= AIM =
Rewrite everything from the start of the material down to the line containing "scientific name: Ailanthus altissima", substituting "vernacular name" for each occurrence of "common name" and keeping every other part the same.

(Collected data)
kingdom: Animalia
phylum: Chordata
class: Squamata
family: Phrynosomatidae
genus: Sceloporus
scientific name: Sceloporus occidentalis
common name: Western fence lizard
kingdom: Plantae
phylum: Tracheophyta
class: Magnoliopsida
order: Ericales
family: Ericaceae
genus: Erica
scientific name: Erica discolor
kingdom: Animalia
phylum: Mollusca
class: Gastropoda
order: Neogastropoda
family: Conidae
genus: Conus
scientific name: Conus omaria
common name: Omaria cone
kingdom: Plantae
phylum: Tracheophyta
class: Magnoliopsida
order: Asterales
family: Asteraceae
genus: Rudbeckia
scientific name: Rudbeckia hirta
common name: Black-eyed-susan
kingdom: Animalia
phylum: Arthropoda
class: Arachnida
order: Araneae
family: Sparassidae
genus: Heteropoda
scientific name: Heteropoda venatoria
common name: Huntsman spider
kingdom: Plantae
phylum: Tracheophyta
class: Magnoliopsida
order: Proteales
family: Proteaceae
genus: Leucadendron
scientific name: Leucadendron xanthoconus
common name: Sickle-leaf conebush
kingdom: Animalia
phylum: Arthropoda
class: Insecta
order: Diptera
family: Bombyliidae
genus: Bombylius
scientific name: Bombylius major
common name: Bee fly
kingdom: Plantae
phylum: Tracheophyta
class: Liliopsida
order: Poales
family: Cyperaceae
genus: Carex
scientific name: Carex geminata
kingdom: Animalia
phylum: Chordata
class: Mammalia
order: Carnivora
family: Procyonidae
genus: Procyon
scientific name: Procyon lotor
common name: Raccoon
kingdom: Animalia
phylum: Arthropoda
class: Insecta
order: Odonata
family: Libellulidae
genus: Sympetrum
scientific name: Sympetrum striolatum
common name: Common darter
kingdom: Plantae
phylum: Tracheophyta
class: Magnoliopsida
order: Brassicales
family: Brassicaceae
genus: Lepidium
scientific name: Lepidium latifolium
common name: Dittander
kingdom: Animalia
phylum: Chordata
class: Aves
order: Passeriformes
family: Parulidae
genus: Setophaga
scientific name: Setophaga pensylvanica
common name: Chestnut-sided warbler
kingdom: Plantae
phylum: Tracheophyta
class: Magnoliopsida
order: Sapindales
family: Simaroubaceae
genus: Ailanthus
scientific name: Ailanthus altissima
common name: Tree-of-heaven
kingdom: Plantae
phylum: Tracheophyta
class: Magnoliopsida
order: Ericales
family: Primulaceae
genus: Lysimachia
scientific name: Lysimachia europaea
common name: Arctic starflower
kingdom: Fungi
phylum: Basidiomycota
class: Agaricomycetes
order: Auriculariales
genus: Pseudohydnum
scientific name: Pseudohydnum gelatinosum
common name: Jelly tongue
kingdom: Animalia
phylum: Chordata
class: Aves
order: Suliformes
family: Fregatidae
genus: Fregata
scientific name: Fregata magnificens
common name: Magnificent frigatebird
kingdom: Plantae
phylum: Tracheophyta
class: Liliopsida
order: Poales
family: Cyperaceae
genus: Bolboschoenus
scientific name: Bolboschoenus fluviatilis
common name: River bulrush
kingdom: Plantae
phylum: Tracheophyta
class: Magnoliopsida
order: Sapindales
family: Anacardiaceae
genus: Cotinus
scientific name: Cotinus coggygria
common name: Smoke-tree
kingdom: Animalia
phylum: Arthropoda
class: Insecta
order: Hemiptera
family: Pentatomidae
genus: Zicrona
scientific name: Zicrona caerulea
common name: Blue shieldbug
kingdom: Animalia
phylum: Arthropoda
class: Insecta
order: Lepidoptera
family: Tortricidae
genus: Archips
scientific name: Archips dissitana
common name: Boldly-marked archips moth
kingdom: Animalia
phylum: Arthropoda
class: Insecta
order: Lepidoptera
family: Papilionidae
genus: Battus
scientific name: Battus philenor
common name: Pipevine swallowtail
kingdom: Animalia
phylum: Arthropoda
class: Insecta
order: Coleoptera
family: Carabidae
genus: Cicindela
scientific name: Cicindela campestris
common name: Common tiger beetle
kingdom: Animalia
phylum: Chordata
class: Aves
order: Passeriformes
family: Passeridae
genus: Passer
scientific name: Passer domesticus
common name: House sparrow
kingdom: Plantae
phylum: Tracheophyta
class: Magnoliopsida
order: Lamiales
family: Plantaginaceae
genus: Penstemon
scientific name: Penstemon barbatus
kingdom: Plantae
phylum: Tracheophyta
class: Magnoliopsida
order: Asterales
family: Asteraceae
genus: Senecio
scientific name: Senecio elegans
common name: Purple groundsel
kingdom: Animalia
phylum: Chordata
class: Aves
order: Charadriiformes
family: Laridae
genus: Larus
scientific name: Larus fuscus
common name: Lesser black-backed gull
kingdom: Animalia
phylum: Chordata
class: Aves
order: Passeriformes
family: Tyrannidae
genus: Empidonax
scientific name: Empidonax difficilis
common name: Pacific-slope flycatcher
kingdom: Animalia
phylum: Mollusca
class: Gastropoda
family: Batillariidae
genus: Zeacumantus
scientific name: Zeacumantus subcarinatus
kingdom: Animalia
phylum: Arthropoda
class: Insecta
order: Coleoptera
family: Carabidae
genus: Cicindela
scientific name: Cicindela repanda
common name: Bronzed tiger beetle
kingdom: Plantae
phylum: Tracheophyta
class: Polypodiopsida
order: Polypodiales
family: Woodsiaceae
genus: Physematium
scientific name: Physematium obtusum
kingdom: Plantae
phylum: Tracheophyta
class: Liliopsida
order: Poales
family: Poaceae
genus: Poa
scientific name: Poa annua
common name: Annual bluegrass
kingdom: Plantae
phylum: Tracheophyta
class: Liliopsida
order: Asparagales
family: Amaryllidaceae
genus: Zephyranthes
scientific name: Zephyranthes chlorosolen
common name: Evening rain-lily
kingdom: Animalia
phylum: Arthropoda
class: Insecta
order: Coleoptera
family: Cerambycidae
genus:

= ANSWER TO THIS TASK =
kingdom: Animalia
phylum: Chordata
class: Squamata
family: Phrynosomatidae
genus: Sceloporus
scientific name: Sceloporus occidentalis
vernacular name: Western fence lizard
kingdom: Plantae
phylum: Tracheophyta
class: Magnoliopsida
order: Ericales
family: Ericaceae
genus: Erica
scientific name: Erica discolor
kingdom: Animalia
phylum: Mollusca
class: Gastropoda
order: Neogastropoda
family: Conidae
genus: Conus
scientific name: Conus omaria
vernacular name: Omaria cone
kingdom: Plantae
phylum: Tracheophyta
class: Magnoliopsida
order: Asterales
family: Asteraceae
genus: Rudbeckia
scientific name: Rudbeckia hirta
vernacular name: Black-eyed-susan
kingdom: Animalia
phylum: Arthropoda
class: Arachnida
order: Araneae
family: Sparassidae
genus: Heteropoda
scientific name: Heteropoda venatoria
vernacular name: Huntsman spider
kingdom: Plantae
phylum: Tracheophyta
class: Magnoliopsida
order: Proteales
family: Proteaceae
genus: Leucadendron
scientific name: Leucadendron xanthoconus
vernacular name: Sickle-leaf conebush
kingdom: Animalia
phylum: Arthropoda
class: Insecta
order: Diptera
family: Bombyliidae
genus: Bombylius
scientific name: Bombylius major
vernacular name: Bee fly
kingdom: Plantae
phylum: Tracheophyta
class: Liliopsida
order: Poales
family: Cyperaceae
genus: Carex
scientific name: Carex geminata
kingdom: Animalia
phylum: Chordata
class: Mammalia
order: Carnivora
family: Procyonidae
genus: Procyon
scientific name: Procyon lotor
vernacular name: Raccoon
kingdom: Animalia
phylum: Arthropoda
class: Insecta
order: Odonata
family: Libellulidae
genus: Sympetrum
scientific name: Sympetrum striolatum
vernacular name: Common darter
kingdom: Plantae
phylum: Tracheophyta
class: Magnoliopsida
order: Brassicales
family: Brassicaceae
genus: Lepidium
scientific name: Lepidium latifolium
vernacular name: Dittander
kingdom: Animalia
phylum: Chordata
class: Aves
order: Passeriformes
family: Parulidae
genus: Setophaga
scientific name: Setophaga pensylvanica
vernacular name: Chestnut-sided warbler
kingdom: Plantae
phylum: Tracheophyta
class: Magnoliopsida
order: Sapindales
family: Simaroubaceae
genus: Ailanthus
scientific name: Ailanthus altissima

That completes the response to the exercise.